If phone calls and e-mails are any indication, West Virginia’s new September bow and muzzleloader seasons probably won’t be as popular with hunters as wildlife officials hoped they’d be.
The most common complaint? That the Division of Natural Resources supposedly created the season to control overpopulated deer herds, but then imposed a special fee on hunters who participate in it.
“They’re selling our deer herd!” is a cry I hear pretty often nowadays.
Paul Johansen, the DNR’s assistant wildlife chief, clearly believes additional fees were necessary. “It was the fiscally responsible thing to do,” he told me. “It costs money to implement game-management and law-enforcement programs. Hunters and anglers, through license fees, pay for those costs. I don’t apologize that it takes money to run one of the best deer management programs in this country.”
But Johansen also acknowledged that the DNR doesn’t charge extra fees to hunters who participate in other hunts designed to reduce whitetail numbers, such as urban hunts, state park hunts and hunts at the National Radio Astronomy Observatory.
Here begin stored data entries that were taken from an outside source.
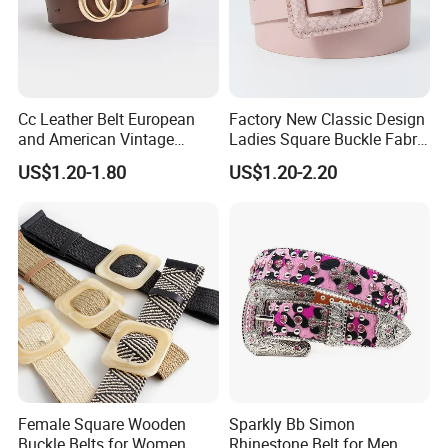
Cc Leather Belt European
Factory New Classic Design
and American Vintage
Ladies Square Buckle Fabric
Fashion Women Girl Belts
Belt Customized Fabric
US$1.20-1.80
US$1.20-2.20
Jeans PU Belt
Covered Buckles PU Leather
Belt for Ladies Dress
Female Square Wooden
Sparkly Bb Simon
Buckle Belts for Women
Rhinestone Belt for Men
“Those hunts involve small areas with confined boundaries,” he said. “We feel there’s the need to provide a little extra incentive to entice hunters to participate in them.”
Maybe he’s right. But my personal opinion is that the September bow and muzzleloader seasons will tick off as many hunters as they satisfy. If DNR officials truly wanted hunters to participate in the season, they should have dangled a carrot instead of swinging a stick.